Without exception, every bear market or correction has actually been a buying opportunity. What is happening now is no different. Think back to the last dip in equities that was actually of a serious magnitude. In mid-February 2020, before the Chinese virus hit, the Sensex was at 41,000. Now it's 55,000, give or take. That's a fabulous 34 per cent in two and a quarter years. Except, right in the middle was the greatest buying opportunity in years! When the virus panic first hit, it actually dipped below 30,000. You can say, "Yes, but who had the courage or the confidence to buy at that point?" Well, lots of people did. Every one of those trades in March, April and May 2020 had a seller AND a buyer, didn't it? Who were those people who were buying? They were the smartest investors in the world. Think of the windfall gains they have produced out of others' panic.
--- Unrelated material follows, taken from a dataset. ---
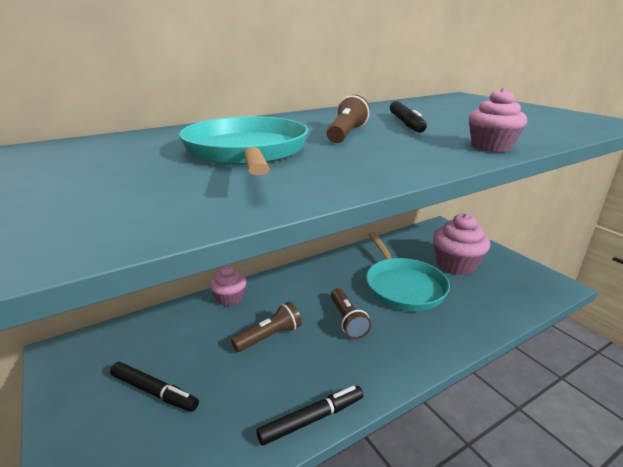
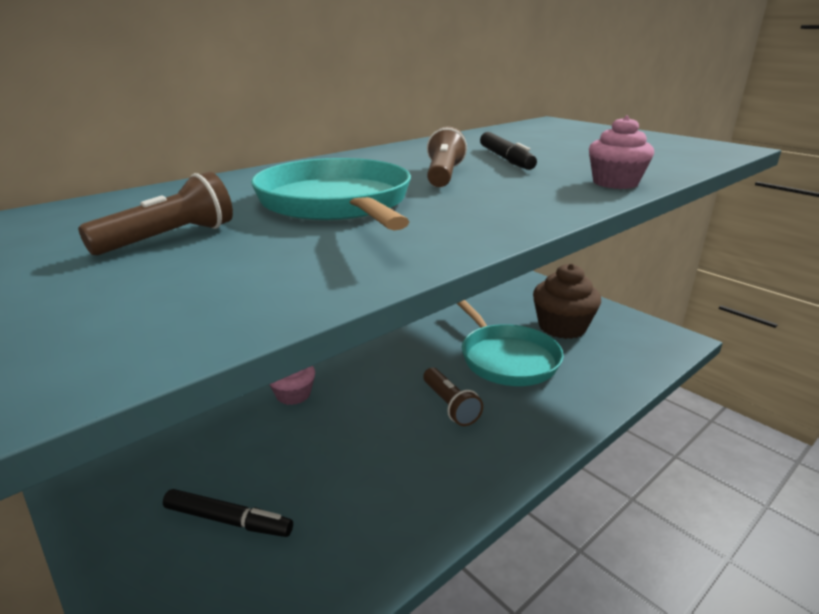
camera: 10 degrees left, 0 degrees up
(269, 336) = (359, 435): brown flashlight -> brown flashlight (170, 238)
(312, 419) = (437, 524): black marker -> none
(456, 265) = (562, 327): pink cupcake -> brown cupcake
Now, somehow, the mood is the opposite. One reason could be that there is a widespread sense that the easy money times are gone, and for businesses as well as the markets, liquidity is going to be a problem. This could be true, or it may turn out to be an overreaction, I have no idea. However, as an investor and an investment analyst, I'm not losing any sleep over this. Personally, and in what Value Research publishes, our entire focus is on exploiting and helping others exploit this opportunity. As the old saying goes, the time to buy is when there is blood on the streets. If the current weakness continues or deepens, remember this more than anything else.

One of the things that the 'this time it's different' crowd now says is that the overwhelmingly tech-focussed global markets have heightened the volatility and thus the risks for investors. They point to the precipitous declines in the stock prices of various stocks identified as 'tech'. The problem is that this is not a category at all. To take a mixed bag of examples, there is practically nothing in common between Apple, Netflix, Facebook and Amazon, or indeed Paytm or Zomato. Why are all these stocks tech? Because they use computers in their business? Because they use the internet to sell or deliver their goods and services? Well, who isn't, nowadays? It's a ridiculous notion and one that misguides investors.

For investors like you and me, who just want to use this opportunity to prepare the ground for future profits, the only thing that matters is evaluating individual companies. The macro stuff does not matter, nor does the sector talk, nor the indices. Actually, I could say that the macro stuff does matter. That's what is creating the buying opportunity. There are three basic concepts that investors need to pay attention to, not just at this point of time but at any point: time, quality and diversification. The rest falls into place. Remember, real investors are happy that the markets are down, and we get to buy the good stuff at heavily discounted prices.